The story has been brewing since December at the latest, at which time the campaign found itself in the middle of a newsroom debate, with the Times apparently stalled in reporting the story. Salter says McCain called the paper’s editor, Bill Keller, to deny the both substance of the more lurid allegations — having to do with Vicki Iseman, a lobbyist, and her possible “romantic” relationship with McCain — and to protest his innocence in allegedly “betraying the public trust” with regard to legislation after hearing from former staffers who had been contacted to confirm aspects of the story. He volunteered to meet with Keller and the reporters on the story personally. During the conversation, he also answered questions from Keller; he denied any personal “romantic” involvement with Iseman, and said that he did not “betray the public trust.” When the story did not appear for months, staffers hoped the issue was settled; but this month, reporting from other organizations threatened to open up the same allegations, in the form of a Beltway-centric tale about reporter rivalries. Salter blamed the New York Times’ obsession with this sort of intramural scorekeeping as the paper’s real motivation for going ahead with a story “they’d already spiked.” “They did this because the The New Republic was going to run a story that looked back at the infighting there,” Salter said, “the Judy Miller-type power struggles — they decided that they would rather smear McCain than suffer a story that made the New York Times newsroom look bad.”

As for the story’s claim that McCain’s Senate staff worried, on the eve of the 2000 campaign, about the appearance of improprieties with Iseman, Salter was was dismissive: “There is ONE staffer with the authority and the ability to do this [speak to the candidate about such delicate matters to ban a visitor from the office]. And that’s me. And I never did.” Salter also said that the Senator would soon release statements from those people interviewed by the Times for the story — “dozens” according to him — who denied many of the facts alleged in the story (including Iseman’s supposedly frequent presence in the Senate office), but who were not quoted in the piece. The Times also states that the lobbyist “accompanied” McCain to fundraisers. Salter was emphatic: “She ATTENDED McCain fundrasiers, she didn’t ACCOMPANY McCain.”
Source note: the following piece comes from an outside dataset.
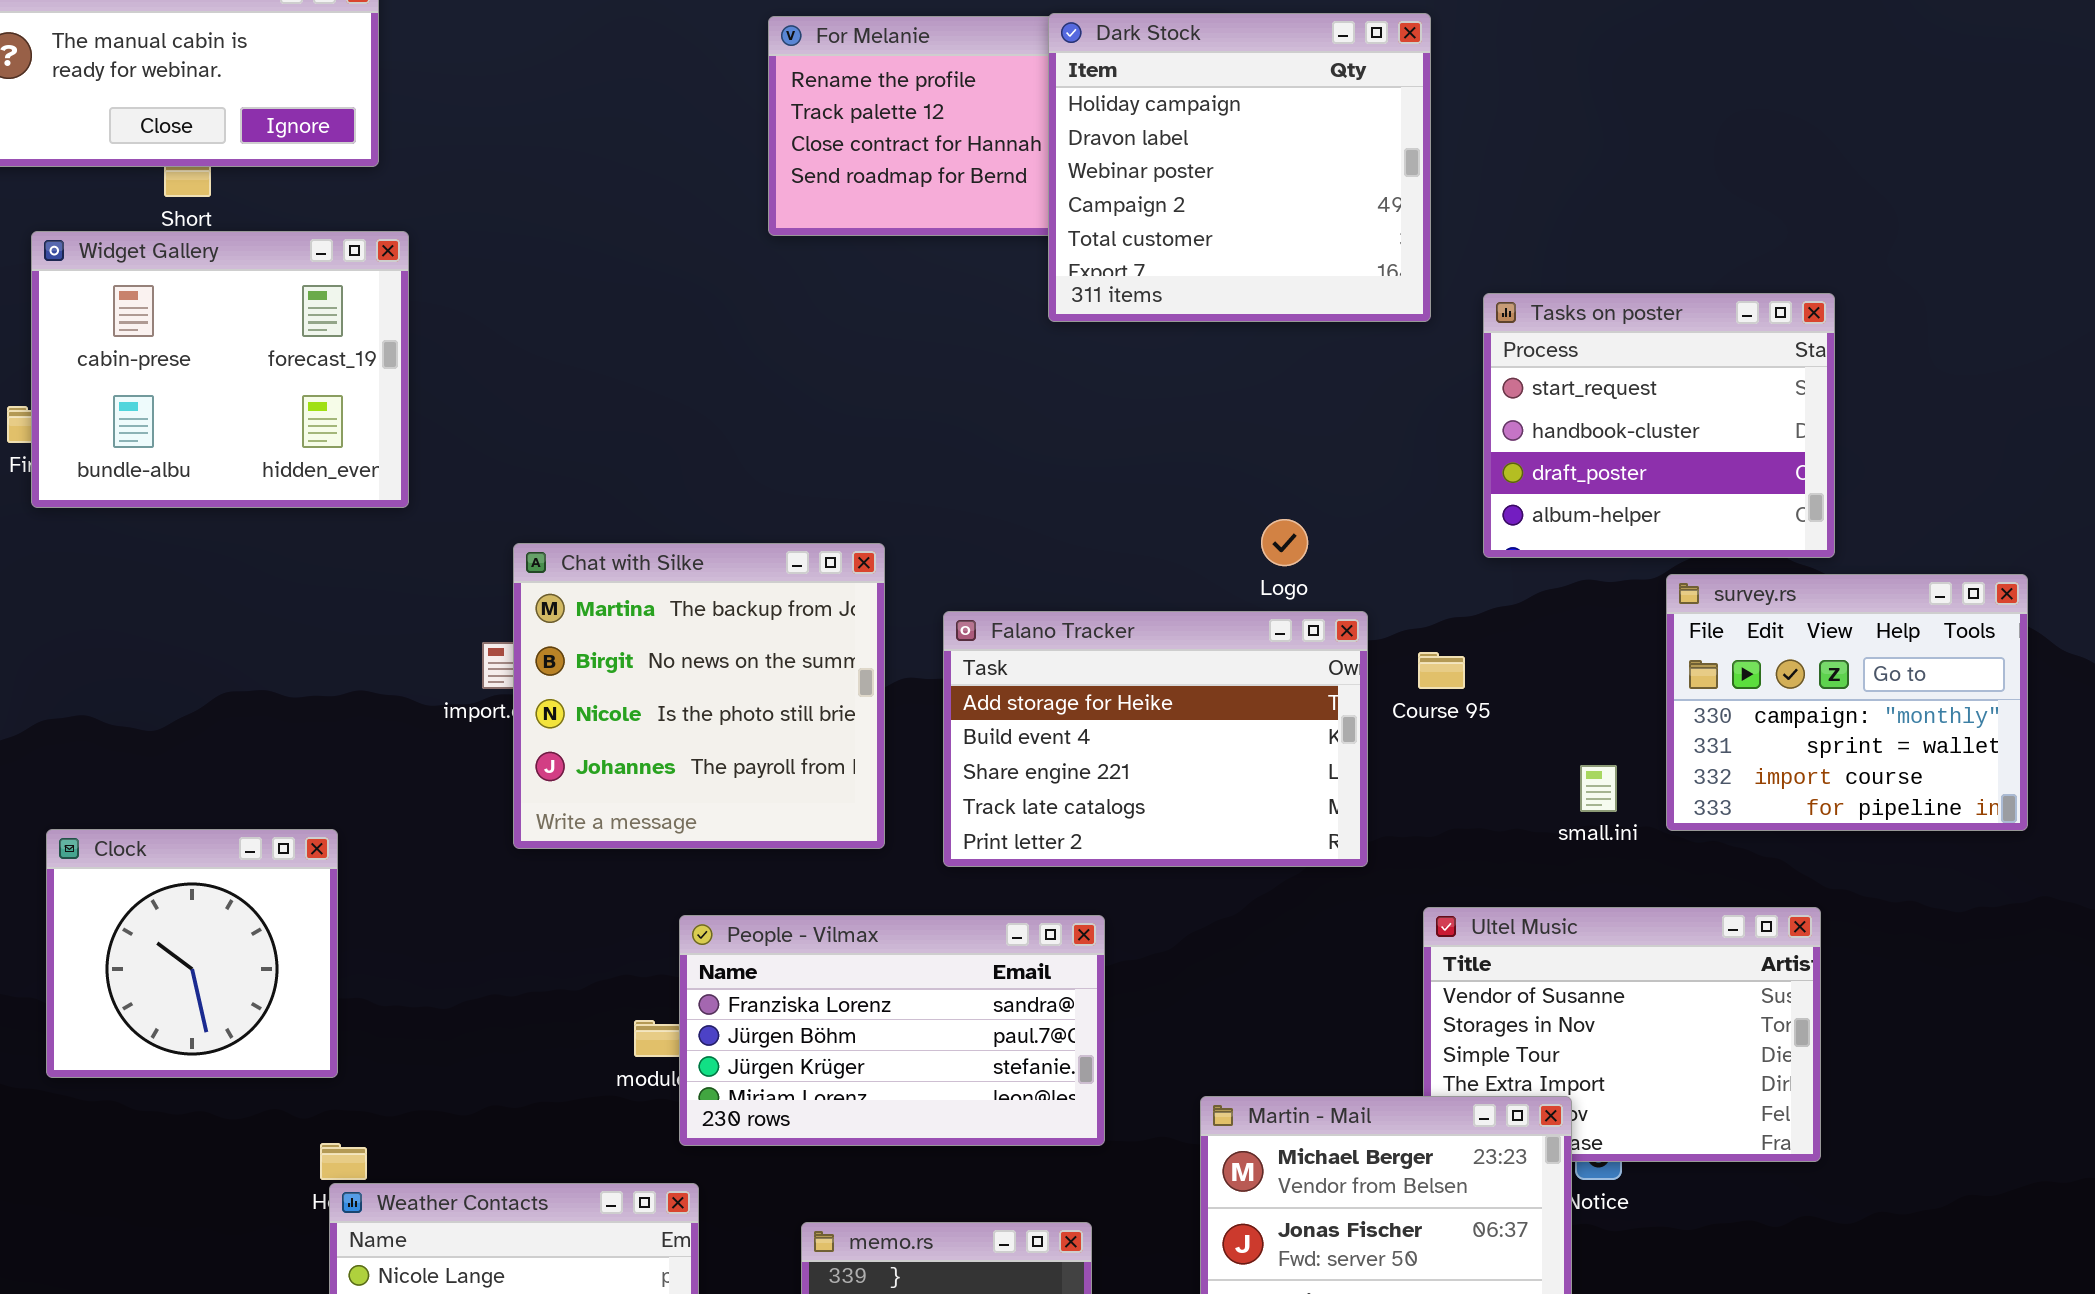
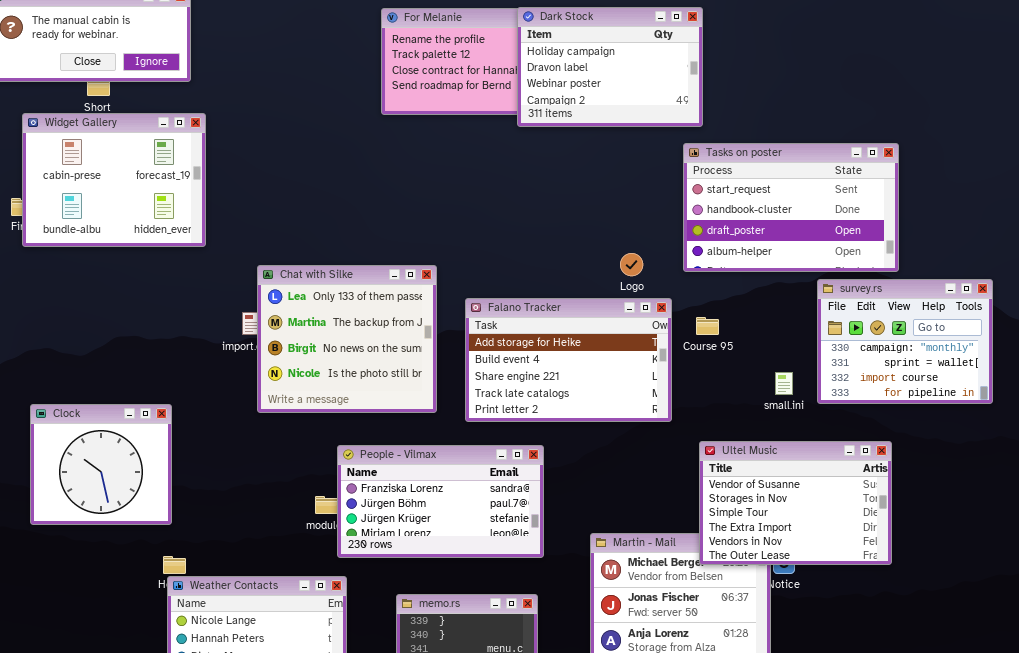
Dark Stock: [1048,13,1431,322] -> [517,7,703,127], resized
Tasks on poster: [1483,293,1835,558] -> [683,143,899,272], resized
Chat with Silke: [513,543,885,849] -> [257,265,437,413], scrolled up 1 row
Ultel Music: [1423,907,1821,1162] -> [699,441,892,565], raised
“The whole story,” he said, “isn’t a reflection on John McCain, this is a reflection on the New York Times.”

UPDATE: TNR plays peek-a-boo:

The McCain campaign is apparently blaming TNR for forcing the Times’ hand on this story. We can’t yet confirm that. But we can say this: TNR correspondent Gabe Sherman is working on a piece about the Times’ foot-dragging on the McCain story, and the back-and-forth within the paper about whether to publish it. Gabe’s story will be online tomorrow.

UPDATE: Salter writes with a couple of clarifications; I’ve changed the above to reflect them:

No staffer had the authority to ban a person from the office or instruct staff to keep their distance from someone but one. Me, and I never did nor did I have any reason to.

Regarding to the two blind sources who claim to have confronted McCain about this, let them provide dates, times and places these conversations occured. We can check them against the schedules and establish where McCain was and who he was with. Those conversations never occured.

He contacted Bill Keller after we heard from former staffers that they were being contacted and asked that reporters meet with us and we would answer all their questions, which we did. In the course of that conversation Keller asked him several questions abt the story, which he answered.